The genius in leadership shown by both men, it may be added, had, when applied to practical affairs, points of closest resemblance. In method, industry, and vigilance as to details, Wellington and Nelson vie with each other. The figure of Wellington, a subaltern who had just put on his red coat, solemnly weighing a private soldier, first in undress, and then in full marching equipment, in order to know exactly how much the man in the ranks carried, may be put beside the figure of Nelson learning seamanship in the forecastle of a merchantmen, or as a midshipman mastering the soundings of the open Thames in an open boat. Both of these great leaders, that is, understood the practical side of the business of war, and learned every letter in its iron alphabet. Both men, it may be added, had a fine loyalty of character. "Truth-teller was our English Duke" is Tennyson's summary of one side of Wellington's character; and the great sailor had a habit of speech as direct and simple as the great soldier. For each of them, too, duty was a word of magic sound. It was peremptory, final, absolute.

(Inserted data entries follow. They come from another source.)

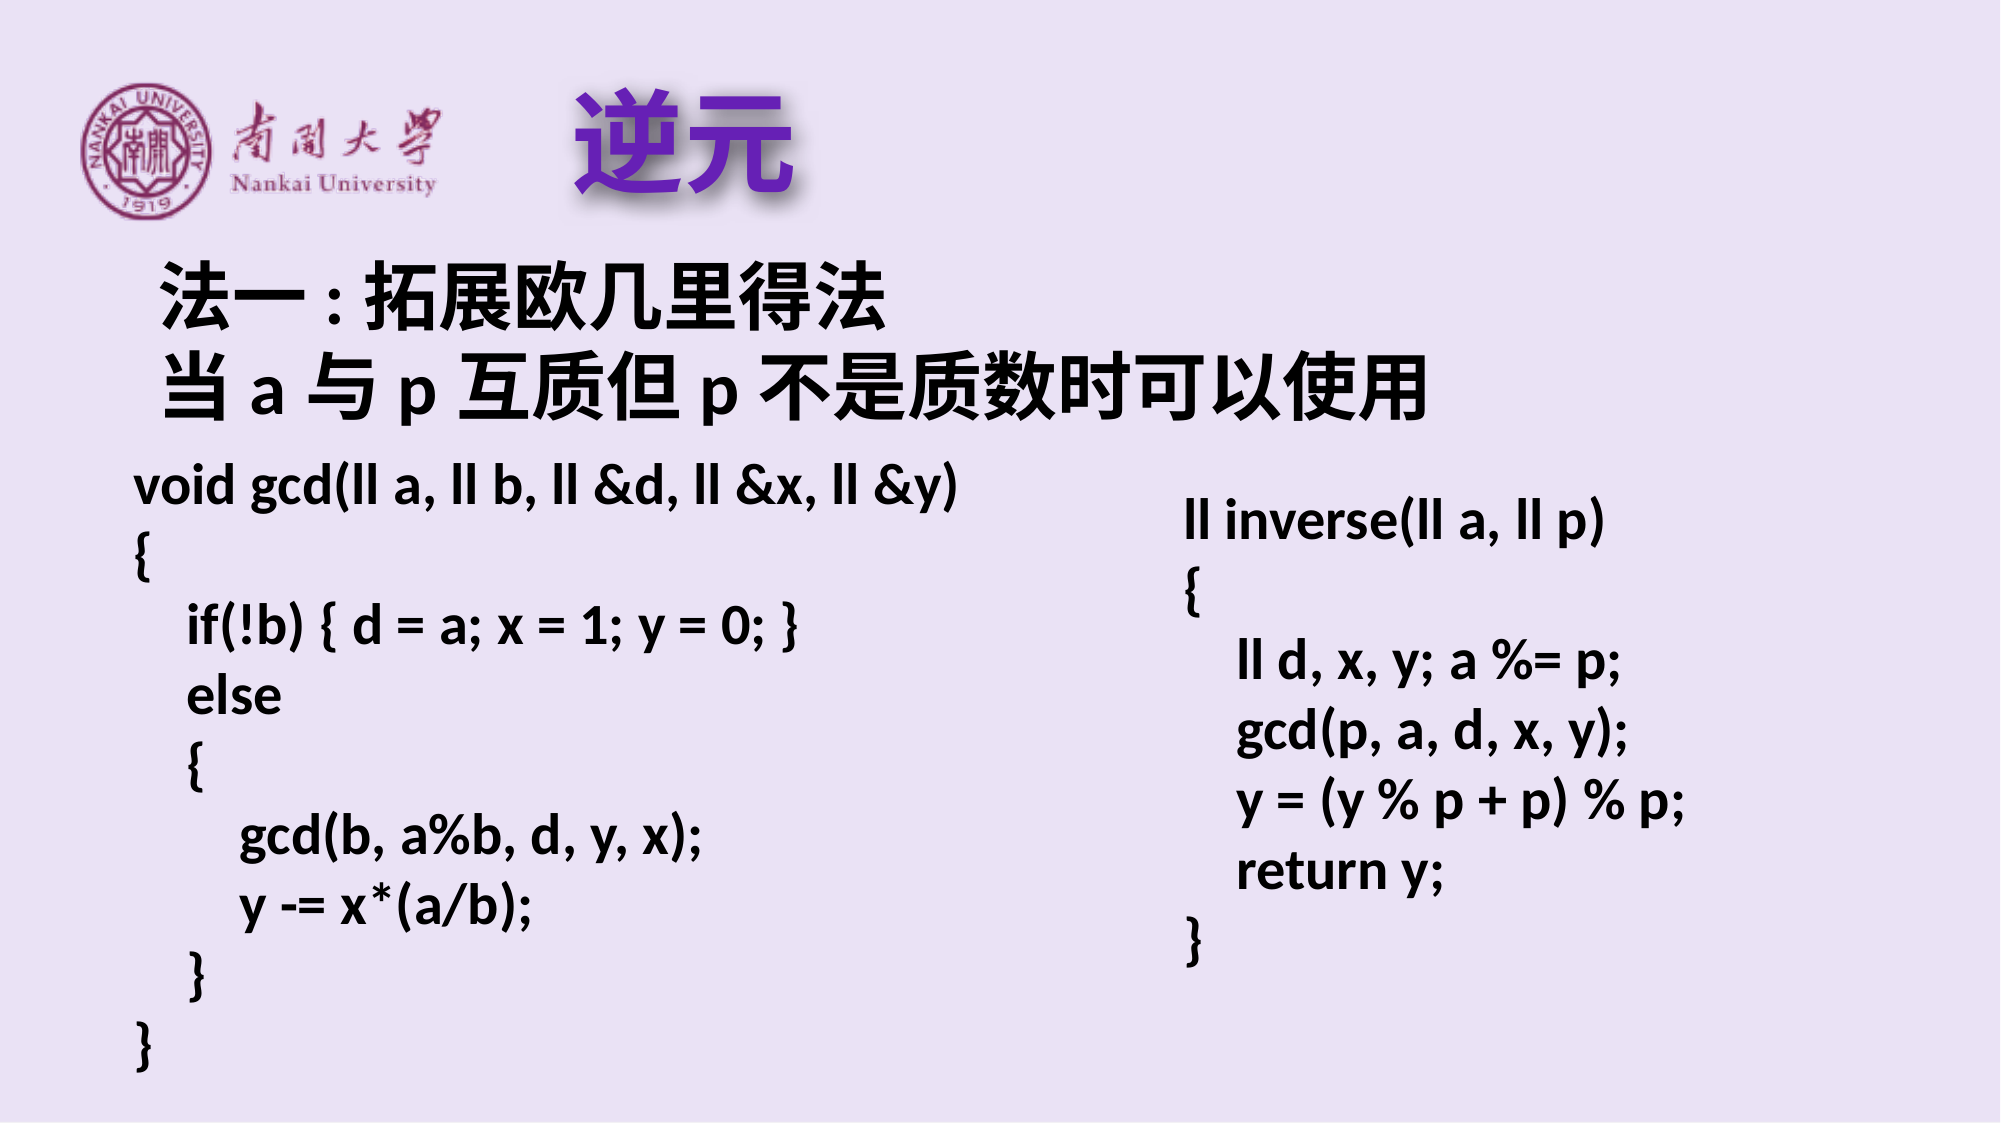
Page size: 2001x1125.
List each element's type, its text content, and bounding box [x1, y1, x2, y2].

text_box ll inverse(ll a, ll p) { ll d, x, y; a %= p; gcd(p, a, d, x, y); y = (y % p + p) % p; return y; } [1168, 474, 1702, 979]
text_box void gcd(ll a, ll b, ll &d, ll &x, ll &y) { if(!b) { d = a; x = 1; y = 0; } else { gcd(b, a%b, d, y, x); y -= x*(a/b); } } [118, 438, 976, 1084]
picture [0, 0, 2001, 1125]
text_box 逆元 [556, 64, 812, 215]
text_box 法一:拓展欧几里得法 当a与p互质但p不是质数时可以使用 [142, 241, 1448, 437]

Duty was for Wellington "the King's salt." "I have eaten the King's salt," he said, "and must serve him anywhere." For Nelson it was the one consideration about which debate was impossible, delay a dishonour, and denial the last and worst of treacheries. And the race which, in the same struggle, produced Nelson to lead its fleets, and Wellington to command its armies, may well think of both its great sons with pride.

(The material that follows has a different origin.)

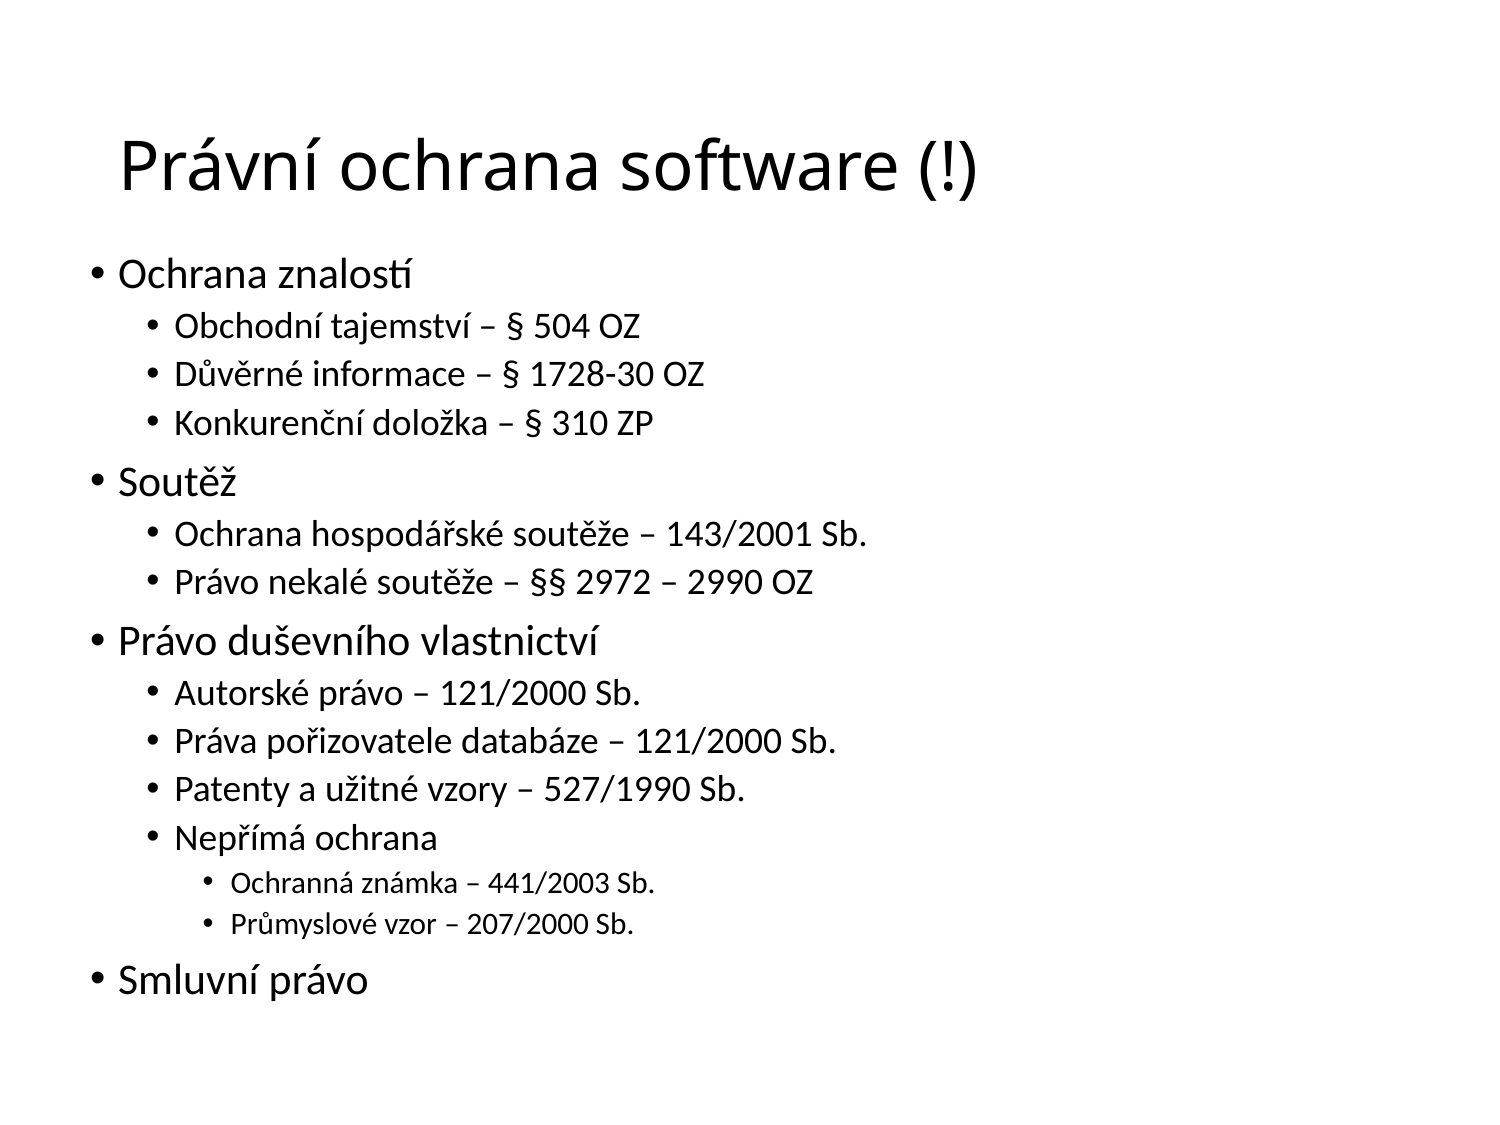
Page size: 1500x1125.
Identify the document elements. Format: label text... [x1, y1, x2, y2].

title Právní ochrana software (!) [103, 59, 1397, 243]
list Ochrana znalostí Obchodní tajemství – § 504 OZ Důvěrné informace – § 1728-30 OZ Konkurenční doložka – § 310 ZP Soutěž Ochrana hospodářské soutěže – 143/2001 Sb. Právo nekalé soutěže – §§ 2972 – 2990 OZ Právo duševního vlastnictví Autorské právo – 121/2000 Sb. Práva pořizovatele databáze – 121/2000 Sb. Patenty a užitné vzory – 527/1990 Sb. Nepřímá ochrana Ochranná známka – 441/2003 Sb. Průmyslové vzor – 207/2000 Sb. Smluvní právo [75, 243, 1425, 1125]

Intellectually, Nelson resembled Napoleon rather than Wellington. Morally, of course, the two men were parted by a measureless gulf. Napoleon was the incarnation of selfishness. Duty was for him an irrelevant, or even an unintelligible word. The very sense of truth was non-existent. Tried by nearly all moral tests, Nelson and Napoleon were almost exact opposites of each other. But as a battle leader, Nelson was on the sea what Napoleon was on land. He might almost be described as Napoleon translated into sea terms; but it is a Napoleon plus a conscience, and minus the reckless ambition which explains "the Spanish ulcer" and the retreat from Moscow.
Nelson certainly showed on the sea many of the great qualities of leadership Napoleon showed on land. He had the same complete and instant vision of the whole landscape the same faculty for swift resolve and for lightning-Iike strokes; the same power to impress the imagination, not only of his own men, but of his foes. He possessed, too, in an equal measure with Napoleon, the ruthless energy in pushing a victory to the uttermost, which is the mark of a great captain.
Yet
the difference in the two men as leaders are remarkable. Nelson at
Waterloo
would have led the Old Guard in person, and have died on the British
ridge. He would have done in the retreat from Moscow what Ney did
- and what Napoleon did not do, he would have fought in the rear-guard,
have fired the last shot, and been the last man across the
Dnieper. He might have fought the battle of the Pyramids, but he would
certainly not have invited forty centuries to witness the performance!
Nelson had. too, the prescient imagination of a statesman, as well as the keen, sure glance of the fighter. He saw not the battle merely, but the campaign; not the campaign only, but the war. He saw the conflict with revolutionary and Napoleonic France, that is, as we see it now, in the perspective of a century. He saw its inevitable character, its tremendous issues.